# The Other Goodwin Yard Haunt 2011



## autumnghost (Sep 12, 2009)




----------



## halloween71 (Aug 9, 2007)

Great haunt!!!!


----------



## Spooky1 (Aug 25, 2008)

Wow, you have quite a setup. i like the pirate ship scene.


----------



## redg8r (Oct 20, 2007)

From one Goodwin to another..... FANTASTIC!
Wish I lived closer to MO. seems to be america's haunt mecca.

Again, great display!


----------



## autumnghost (Sep 12, 2009)

Thanks bunches! The "plan" for next year is to make the ship halves rock back and forth. {crossing fingers}


----------



## RoxyBlue (Oct 6, 2008)

The pirates are my favorite part of the display


----------



## scareme (Aug 29, 2006)

I love your display. I really need to learn how to work with lighting more. Your's adds so much to your haunt. And I love the Vincent Price piece. He's a classic. Your slide show was great. Did you do it yourself?

* Available records:
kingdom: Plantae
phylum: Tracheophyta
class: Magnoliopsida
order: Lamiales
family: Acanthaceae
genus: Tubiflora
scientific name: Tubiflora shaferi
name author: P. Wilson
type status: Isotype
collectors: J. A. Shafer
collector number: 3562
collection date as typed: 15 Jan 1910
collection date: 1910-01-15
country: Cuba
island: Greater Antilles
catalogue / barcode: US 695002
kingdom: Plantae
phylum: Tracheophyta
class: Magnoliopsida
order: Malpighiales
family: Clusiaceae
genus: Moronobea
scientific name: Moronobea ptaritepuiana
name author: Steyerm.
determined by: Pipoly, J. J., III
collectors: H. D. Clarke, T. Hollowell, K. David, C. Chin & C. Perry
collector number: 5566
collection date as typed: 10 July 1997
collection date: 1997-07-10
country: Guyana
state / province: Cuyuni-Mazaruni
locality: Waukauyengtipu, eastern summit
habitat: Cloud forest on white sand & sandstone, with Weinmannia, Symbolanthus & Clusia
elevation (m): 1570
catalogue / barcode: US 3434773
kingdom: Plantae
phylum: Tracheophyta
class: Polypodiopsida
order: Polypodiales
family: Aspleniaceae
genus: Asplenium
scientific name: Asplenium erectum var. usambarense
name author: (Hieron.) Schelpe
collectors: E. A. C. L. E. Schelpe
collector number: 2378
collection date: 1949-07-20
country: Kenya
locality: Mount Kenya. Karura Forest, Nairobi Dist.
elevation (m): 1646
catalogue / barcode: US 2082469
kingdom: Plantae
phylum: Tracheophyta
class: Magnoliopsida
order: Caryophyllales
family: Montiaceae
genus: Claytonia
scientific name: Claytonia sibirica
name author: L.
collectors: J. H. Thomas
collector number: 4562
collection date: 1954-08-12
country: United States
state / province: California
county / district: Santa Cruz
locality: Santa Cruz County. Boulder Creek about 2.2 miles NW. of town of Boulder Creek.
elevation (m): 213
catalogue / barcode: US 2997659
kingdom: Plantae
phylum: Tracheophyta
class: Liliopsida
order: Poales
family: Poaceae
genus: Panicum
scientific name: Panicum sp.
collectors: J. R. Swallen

* What to work on:
**1.** Convert the part of the rows that opens with the line containing "order: Poales" and closes with the last row into a Markdown table with the columns No. and Entry. Give each line its own number and leave out any blank lines.
**2.** Pick up the yard haunt thread right after its last post and keep it going.
The forum thread about the yard haunt and the rows are unrelated to each other.

* Results for the exercise:
**1.**
| No. | Entry |
|---|---|
| 1 | order: Poales |
| 2 | family: Poaceae |
| 3 | genus: Panicum |
| 4 | scientific name: Panicum sp. |
| 5 | collectors: J. R. Swallen |

**2.**
----------



## autumnghost (Sep 12, 2009)

Thanks Scareme. I did do the slide show myself with an opensource program called AVS Video editor. Gotta love free! oh - the lighting is just blue and green floodlights and the lightning thingamajig that my husband and his engineering buddies came up with.


----------



## STOLLOWEEN (Apr 13, 2008)

Great looking haunt...the lighting worked really well...another haunt that I would love to experience in person.


----------



## autumnghost (Sep 12, 2009)

Oh man, Stolloween. Can't tell you what that means to us; coming from someone of your skill set. Thanks!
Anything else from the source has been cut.